Pour un bailleur social, je trouve que l’approche est très intéressante puisqu’elle va toucher directement l’utilisation d’un bâtiment, tout ce que le bâtiment va consommer, tout ce qu’il va subir comme affres du temps. Tout ça, c’est pour moi une approche très importante, car on va avoir les deux côtés du métier : d’un côté le maître d’ouvrage, qui va concevoir un bâtiment qui est prévu pour la santé, de l’autre l’exploitant qui va récupérer ce bâtiment et le faire vivre.

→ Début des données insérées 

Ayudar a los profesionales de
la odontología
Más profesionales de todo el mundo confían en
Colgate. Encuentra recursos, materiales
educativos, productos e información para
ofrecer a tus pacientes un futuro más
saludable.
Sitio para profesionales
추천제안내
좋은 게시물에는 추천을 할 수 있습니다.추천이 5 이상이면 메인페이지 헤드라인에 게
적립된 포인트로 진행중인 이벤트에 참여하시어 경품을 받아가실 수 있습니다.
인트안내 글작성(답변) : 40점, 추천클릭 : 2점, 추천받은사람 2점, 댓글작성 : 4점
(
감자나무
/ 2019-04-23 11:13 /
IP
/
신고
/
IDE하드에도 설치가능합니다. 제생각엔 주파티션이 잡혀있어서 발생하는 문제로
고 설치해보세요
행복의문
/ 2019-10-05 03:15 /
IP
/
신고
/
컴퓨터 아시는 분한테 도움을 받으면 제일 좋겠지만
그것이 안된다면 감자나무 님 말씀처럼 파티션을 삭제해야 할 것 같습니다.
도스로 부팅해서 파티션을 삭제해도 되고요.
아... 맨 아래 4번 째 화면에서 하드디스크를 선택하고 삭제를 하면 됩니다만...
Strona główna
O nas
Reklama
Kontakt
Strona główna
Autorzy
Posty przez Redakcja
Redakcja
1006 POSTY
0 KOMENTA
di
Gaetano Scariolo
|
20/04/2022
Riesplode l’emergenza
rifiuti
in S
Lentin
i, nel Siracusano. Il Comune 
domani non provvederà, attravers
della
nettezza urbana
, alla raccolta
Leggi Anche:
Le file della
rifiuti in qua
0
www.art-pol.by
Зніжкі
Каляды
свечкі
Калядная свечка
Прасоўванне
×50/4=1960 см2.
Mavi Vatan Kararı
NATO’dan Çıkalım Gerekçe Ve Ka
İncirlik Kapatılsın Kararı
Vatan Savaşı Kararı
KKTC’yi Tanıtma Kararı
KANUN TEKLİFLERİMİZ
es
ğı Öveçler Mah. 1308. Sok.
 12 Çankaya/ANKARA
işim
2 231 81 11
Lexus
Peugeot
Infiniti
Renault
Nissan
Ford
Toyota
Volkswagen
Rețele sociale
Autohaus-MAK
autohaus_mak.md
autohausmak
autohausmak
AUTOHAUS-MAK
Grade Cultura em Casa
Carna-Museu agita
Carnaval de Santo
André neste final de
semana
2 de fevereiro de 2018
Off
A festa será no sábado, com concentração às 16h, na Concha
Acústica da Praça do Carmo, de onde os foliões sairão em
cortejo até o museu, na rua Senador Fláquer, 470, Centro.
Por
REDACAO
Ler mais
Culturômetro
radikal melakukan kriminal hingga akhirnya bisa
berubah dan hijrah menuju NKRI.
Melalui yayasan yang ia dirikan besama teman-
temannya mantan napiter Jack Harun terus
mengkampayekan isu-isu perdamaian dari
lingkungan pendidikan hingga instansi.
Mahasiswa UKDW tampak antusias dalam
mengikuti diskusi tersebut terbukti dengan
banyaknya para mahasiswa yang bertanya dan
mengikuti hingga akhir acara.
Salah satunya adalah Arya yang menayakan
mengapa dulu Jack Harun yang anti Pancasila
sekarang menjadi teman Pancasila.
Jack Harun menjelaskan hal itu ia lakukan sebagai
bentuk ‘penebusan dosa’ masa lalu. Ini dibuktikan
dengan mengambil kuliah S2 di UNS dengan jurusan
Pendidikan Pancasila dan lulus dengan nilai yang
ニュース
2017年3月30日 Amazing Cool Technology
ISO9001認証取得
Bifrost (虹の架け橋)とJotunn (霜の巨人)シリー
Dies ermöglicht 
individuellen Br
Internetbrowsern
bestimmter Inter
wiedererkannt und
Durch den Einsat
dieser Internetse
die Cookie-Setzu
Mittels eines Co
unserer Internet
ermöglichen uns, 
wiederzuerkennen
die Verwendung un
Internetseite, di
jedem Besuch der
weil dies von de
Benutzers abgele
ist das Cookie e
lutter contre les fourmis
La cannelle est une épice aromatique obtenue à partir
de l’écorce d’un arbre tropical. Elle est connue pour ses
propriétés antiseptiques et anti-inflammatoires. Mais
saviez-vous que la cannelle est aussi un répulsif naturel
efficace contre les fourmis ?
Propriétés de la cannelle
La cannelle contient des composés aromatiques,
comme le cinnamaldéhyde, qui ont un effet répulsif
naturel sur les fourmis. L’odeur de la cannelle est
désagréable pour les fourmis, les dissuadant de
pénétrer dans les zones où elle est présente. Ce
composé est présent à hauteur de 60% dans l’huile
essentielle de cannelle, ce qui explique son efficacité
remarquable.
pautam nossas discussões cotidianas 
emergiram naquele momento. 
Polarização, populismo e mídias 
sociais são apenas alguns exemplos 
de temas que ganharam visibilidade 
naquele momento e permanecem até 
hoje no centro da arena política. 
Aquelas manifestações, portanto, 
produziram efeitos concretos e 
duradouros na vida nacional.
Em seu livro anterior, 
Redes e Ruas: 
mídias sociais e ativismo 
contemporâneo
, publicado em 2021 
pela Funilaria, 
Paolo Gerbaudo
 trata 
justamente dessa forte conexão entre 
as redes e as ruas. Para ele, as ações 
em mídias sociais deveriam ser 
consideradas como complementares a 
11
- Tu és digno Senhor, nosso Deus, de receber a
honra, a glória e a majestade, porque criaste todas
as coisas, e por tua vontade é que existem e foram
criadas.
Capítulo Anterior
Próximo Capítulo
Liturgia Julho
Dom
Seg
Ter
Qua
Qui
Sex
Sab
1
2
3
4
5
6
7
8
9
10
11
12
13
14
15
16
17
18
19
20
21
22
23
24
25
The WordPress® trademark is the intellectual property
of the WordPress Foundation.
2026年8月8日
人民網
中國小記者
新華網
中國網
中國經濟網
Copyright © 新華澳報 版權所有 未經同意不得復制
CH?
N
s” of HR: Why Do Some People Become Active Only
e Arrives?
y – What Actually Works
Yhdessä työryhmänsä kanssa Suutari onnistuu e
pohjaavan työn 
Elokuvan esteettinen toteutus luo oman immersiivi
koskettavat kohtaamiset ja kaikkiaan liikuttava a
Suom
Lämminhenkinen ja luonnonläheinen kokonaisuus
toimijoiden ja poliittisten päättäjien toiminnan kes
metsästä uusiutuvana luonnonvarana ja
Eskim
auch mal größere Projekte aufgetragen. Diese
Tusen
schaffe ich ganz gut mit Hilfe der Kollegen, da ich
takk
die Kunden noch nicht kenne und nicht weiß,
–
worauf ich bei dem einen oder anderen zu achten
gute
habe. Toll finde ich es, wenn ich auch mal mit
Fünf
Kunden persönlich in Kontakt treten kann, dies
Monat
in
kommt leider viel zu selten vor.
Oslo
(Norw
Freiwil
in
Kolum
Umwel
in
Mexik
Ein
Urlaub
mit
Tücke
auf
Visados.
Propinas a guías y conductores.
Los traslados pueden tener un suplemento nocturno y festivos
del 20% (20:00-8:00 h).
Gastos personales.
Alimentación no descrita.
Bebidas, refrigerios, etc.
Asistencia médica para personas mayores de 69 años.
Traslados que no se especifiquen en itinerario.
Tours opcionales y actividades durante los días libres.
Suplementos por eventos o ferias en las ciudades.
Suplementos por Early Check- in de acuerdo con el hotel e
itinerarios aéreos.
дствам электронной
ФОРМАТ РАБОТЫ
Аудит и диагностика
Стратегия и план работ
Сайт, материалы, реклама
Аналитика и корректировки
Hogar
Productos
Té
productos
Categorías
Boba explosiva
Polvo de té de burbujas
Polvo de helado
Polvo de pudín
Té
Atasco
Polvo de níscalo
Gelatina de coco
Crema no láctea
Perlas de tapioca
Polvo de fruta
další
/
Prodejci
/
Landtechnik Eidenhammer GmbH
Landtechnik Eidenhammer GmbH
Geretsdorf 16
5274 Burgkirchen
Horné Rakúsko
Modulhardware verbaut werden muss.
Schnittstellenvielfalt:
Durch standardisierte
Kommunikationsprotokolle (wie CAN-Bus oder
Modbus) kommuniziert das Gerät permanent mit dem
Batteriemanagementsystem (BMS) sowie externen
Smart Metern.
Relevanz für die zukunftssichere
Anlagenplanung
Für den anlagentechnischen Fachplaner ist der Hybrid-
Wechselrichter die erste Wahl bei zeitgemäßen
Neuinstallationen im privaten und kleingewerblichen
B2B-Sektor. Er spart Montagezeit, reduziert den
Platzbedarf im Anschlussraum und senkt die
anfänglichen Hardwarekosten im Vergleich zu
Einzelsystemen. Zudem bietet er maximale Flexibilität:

Sur ces deux éléments-là, c’est intéressant puisque l’exploitant et le maître d’ouvrage sont les mêmes. On peut donc avoir un suivi de la vie du bâtiment et, ce qui est intéressant, en tout cas du point de vue d’un bailleur social, c’est de pouvoir se dire « moi je vais consommer beaucoup moins en énergies, je vais produire moins de déchets, je vais avoir des habitants qui vont rester peut-être plus longtemps, des gens qui vont être plus apaisés, plus contents de vivre ici. Il y aura donc moins de dégradations, les résidents prendront davantage un soin du bâtiment ».

Par contre, cela fonctionne si – et seulement si – on accompagne les utilisateurs dans l’utilisation de ce bâtiment-là, donc si on les forme au zéro déchets, à l’entretien d’un potager en permaculture, à l’utilisation de l’électricité, de l’eau aussi… Tout cela relève de l’approche « zéro déchets ». Il y a toute une éducation, une formation, à donner aux personnes, qui est très simple, adapté à l’homme et qui part du bon sens. Je sais qu’il y a des villes comme Roubaix qui sont des villes pilotes, qui ont mis en place de telles formations à destination des familles – et, pour le coup, ils ont vraiment ciblé des familles défavorisées alors que, en général, le zéro déchets est plutôt tenté par une classe sociale supérieure, intellectuelle, etc… Là, ça a été appliqué à des personnes défavorisées et ça a été un succès immense. Des personnes ont pu sortir de leur dette puisque c’est aussi des économies d’argent pour les gens. C’est un cercle vertueux, tout simplement.